Of course, history doesn’t mean so much to him now. All of that is gone, after all, and the remains are just bricks for the new beings’ projects.
“Kei! Come here!”
He immediately gets up from the lump of bronze right outside of his home, jumping up at the call of his best friend, and his bare feet slap the ground as he runs to his aid.
“Ah, why did you have to get so much stuff?” He complains, looking at the mountain of food Kei brought back from the market.
“You said you were hungry,” the other boy explains, rolling his eyes while the bags hover as they follow him.
“Well, yeah, but Naki... I didn’t expect you to get this much.”
“I bought some plants too!” Naki adds, ignoring him. “They’re going to be so cute, all wrapped up around the house.”
Kei sighs, scratching his head. He’s quite used to Naki and his habit of getting ahead of himself. As a matter of fact, that is one of the most noticeable things that made him so endearing for Kei the first time they met, at school.
“And I also got a bunch of more history files! There’s so much at the library,” Naki continues, trotting inside the house.
“I thought you’d gone to work.”
Naki throws him an annoyed look, and then shrugs.
“Well, I didn’t.”
Kei rubs his eyes, and within a few seconds he’s left it. After all, there’s enough scavenging for some more centuries, everywhere around them. If the decayed were impressive at one thing, it was making stuff, after all. So much junk survived to the explosions and extreme heat, and so much of it still maintained its shape and even its function. Most of it is unusable for its originary purpose, but the evolved always found some other way to make use of it.
There is really no escaping the decayed, even after they ceased to exist, but their ending was just a starting point for those who survived and learned from what happened. Most of their knowledge also disappeared, but one thing proved to be true - what is real and bearer of truth is real no matter what happens to the knowledge of it.
Rebuilding science was not very difficult, given how the evolved had been able to dig out enough research from the past to have a basis to restart from. Most languages disappeared with the rebirth, but it did not take long for new languages to flourish in their place.
The pain stayed, though, even if life is quite sweet to them now. Even if the evolved had no means of knowing what it was like, somewhere inside they still somehow remembered, as if it was written somewhere inside.
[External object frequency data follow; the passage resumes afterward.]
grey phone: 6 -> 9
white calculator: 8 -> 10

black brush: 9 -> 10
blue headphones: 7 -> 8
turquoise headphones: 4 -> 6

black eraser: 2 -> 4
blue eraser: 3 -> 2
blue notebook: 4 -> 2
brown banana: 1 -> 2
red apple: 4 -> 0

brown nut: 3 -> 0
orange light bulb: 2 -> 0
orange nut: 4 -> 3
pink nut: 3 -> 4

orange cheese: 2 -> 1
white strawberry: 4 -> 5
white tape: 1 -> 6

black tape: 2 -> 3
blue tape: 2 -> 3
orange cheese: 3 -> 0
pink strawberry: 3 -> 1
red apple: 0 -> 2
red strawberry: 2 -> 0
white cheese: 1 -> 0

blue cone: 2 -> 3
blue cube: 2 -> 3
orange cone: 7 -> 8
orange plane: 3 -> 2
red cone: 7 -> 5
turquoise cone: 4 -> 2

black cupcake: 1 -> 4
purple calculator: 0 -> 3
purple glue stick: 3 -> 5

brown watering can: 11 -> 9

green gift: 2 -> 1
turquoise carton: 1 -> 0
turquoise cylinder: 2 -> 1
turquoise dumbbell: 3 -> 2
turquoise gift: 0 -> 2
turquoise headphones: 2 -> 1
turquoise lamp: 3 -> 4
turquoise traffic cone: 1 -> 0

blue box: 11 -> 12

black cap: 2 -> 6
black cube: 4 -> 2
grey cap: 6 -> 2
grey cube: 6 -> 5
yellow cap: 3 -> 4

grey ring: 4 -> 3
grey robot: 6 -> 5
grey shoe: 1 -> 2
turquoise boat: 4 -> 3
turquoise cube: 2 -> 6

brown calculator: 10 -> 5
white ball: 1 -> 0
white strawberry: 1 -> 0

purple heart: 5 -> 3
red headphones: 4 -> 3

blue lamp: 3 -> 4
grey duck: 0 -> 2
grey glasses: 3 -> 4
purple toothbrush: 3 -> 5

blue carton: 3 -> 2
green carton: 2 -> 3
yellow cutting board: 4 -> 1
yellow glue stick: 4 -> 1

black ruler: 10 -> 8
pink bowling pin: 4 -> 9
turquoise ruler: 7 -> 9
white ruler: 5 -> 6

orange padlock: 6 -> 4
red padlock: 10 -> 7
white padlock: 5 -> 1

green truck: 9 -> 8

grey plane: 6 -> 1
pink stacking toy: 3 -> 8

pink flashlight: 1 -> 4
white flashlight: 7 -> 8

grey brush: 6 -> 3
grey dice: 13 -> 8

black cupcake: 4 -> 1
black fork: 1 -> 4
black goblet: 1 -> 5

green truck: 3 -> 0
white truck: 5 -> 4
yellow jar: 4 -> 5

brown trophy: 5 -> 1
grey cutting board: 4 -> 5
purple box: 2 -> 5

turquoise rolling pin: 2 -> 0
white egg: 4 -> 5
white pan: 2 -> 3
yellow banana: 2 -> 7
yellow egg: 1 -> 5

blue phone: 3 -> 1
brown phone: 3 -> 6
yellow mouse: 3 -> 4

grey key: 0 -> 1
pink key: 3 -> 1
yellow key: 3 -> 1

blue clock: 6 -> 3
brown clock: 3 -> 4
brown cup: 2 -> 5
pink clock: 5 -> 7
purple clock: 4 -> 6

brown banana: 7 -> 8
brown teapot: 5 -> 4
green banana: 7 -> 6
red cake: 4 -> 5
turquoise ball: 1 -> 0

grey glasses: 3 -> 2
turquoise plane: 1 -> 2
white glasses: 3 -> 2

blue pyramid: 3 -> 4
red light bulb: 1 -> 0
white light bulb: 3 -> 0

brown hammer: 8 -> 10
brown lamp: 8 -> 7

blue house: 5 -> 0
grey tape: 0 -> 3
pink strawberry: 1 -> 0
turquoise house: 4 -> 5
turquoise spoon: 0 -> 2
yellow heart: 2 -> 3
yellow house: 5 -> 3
It’s in their stories, the legends that developed from some basis of truth in the past, and it’s still everywhere around them.
“Anyway, I’m hungry,” Naki announces, bouncing to the kitchen and interrupting Kei’s train of thought. Sometimes, as Naki just reminded him, he cannot even catch himself thinking about something he’ll never have to live through, for better or for worse. Well, no, that’s definitely for the better. How silly.
At least, the world they’re living in does not seem like the nightmare the old humans had to survive in.
He looks at the dimming sunlight filtering through the windows, and hums as he rubs his own stomach. Which, he notices just now, has been growling quietly for minutes.
“Yeah, me too.”
Kei looks around the small kitchen, mentally listing the food they have and nodding while rolling up his sleeves.
Naki lights up a fire in the stove, while Kei cuts up some vegetables. The air fills up with the sounds of cutting, and the sunlight quietly fades to a soft tone of blue, while the day gently rolls away.
It’s just another calm day, in the small town carved from the ancient wreckage, in a vast land of nothing, but that’s no better and no worse than how it was before. It just is, and that might just be enough for all of them, finally.